The first phase of an extensive project to restore and improve facilities at the Cathedral Church of All Saints Wakefield has reached completion.
Work on Phase One of the project, which was titled Project 2013 made great progress and reached completion on time and within budget. Now that work is complete on the first phase, Phase Two will focus on restoring the East End of the Cathedral and Phase Three potentially will see some existing Cathedral buildings replaced with new facilities.
Phase One comprised the conservation of a medieval wall painting, the installation of new heating and lighting systems, and the installation of a new sound system, hearing loop and Wi-Fi. In addition, internal walls were cleaned, the historic 17th century font was relocated, a brand new lime concrete floor with Hill House Sandstone paving and labyrinth, incorporating underfloor heating was installed and some re-pointing and repair works were also undertaken to the historic fabric.
William Anelay was the main contractor for the project, whilst Thomas Ford & Partners provided all architectural services. Throughout the project a number of specialist subcontractors were appointed to conduct very sensitive works within the Cathedral. Fleetwood-based company, Great British Lighting was responsible for the supply of bespoke light fittings on the project.
Commenting on the restoration of the Cathedral, Thomas Ford and Partners, Partner, John Bailey, said:
“The work taking place at the Cathedral has been in the pipeline for the last ten years and comprises three phases, with the main aim to return the Cathedral to its former glory. The first phase of the project was to ensure that the nave could become the great meeting space for the city.

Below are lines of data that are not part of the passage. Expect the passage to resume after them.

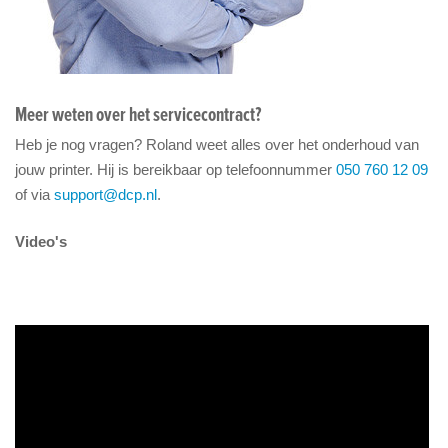
Meer weten over het servicecontract?
Heb je nog vragen? Roland weet alles over het onderhoud van
jouw printer. Hij is bereikbaar op telefoonnummer
050 760 12 09
of via
support@dcp.nl
.
Video's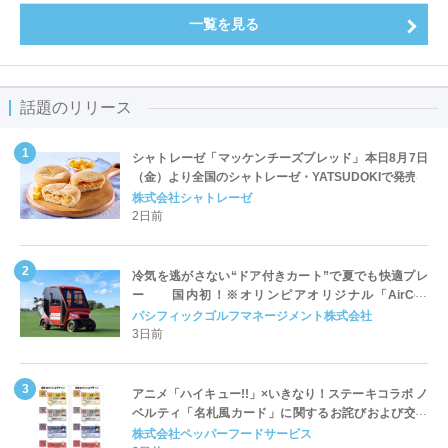
一覧を見る
話題のリリース
シャトレーゼ「マッケンチーズブレッド」本日8月7日
（金）より全国のシャトレーゼ・YATSUDOKIで発売
株式会社シャトレーゼ
2日前
冷気を逃がさない“ドア付きカート”で夏でも快適プレ
ー 国内初！※オリンピアオリジナル「AirCon
Cart（エアコンカート）」導入 | ＰＧＭ
パシフィックゴルフマネージメント株式会社
3日前
アニメ「ハイキュー!!」×いきなり！ステーキコラボ ノ
ベルティ「名札風カード」に関するお詫びおよび交換
対応についてのご案内
株式会社ペッパーフードサービス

“Whilst the work was being conducted, the Cathedral remained open, so during Phase One a full-height dust proof screen was installed separating the east end from the nave, to ensure that there was minimal disruption for members of the public who were visiting this historic building.
“Since working on this site our understanding of the building has improved significantly and we reached practical completion of the first phase more or less as planned and under budget. Taking into consideration that the Cathedral is a Grade I Listed building and there is a great deal of archaeology involved with this site, this is very good going.
“The interior of the nave was last reordered in 1874 and essentially it had remained like this for the past 140 years. The work that we have been involved with at the Cathedral will see the nave through another 140 years and this is something which is very gratifying.”
“Working on any cathedral is very important and it is something which all ecclesiastical architects aspire to be a part of. So far I have been involved with work at the Cathedral for more than seven years.
“A lot of people come to the Cathedral, for a variety of reasons and everyone in the local community has been very pleased about this work. We have to allow the building to move forward, as without change the Cathedral could become irrelevant. What we are doing ensures the future of this great building.”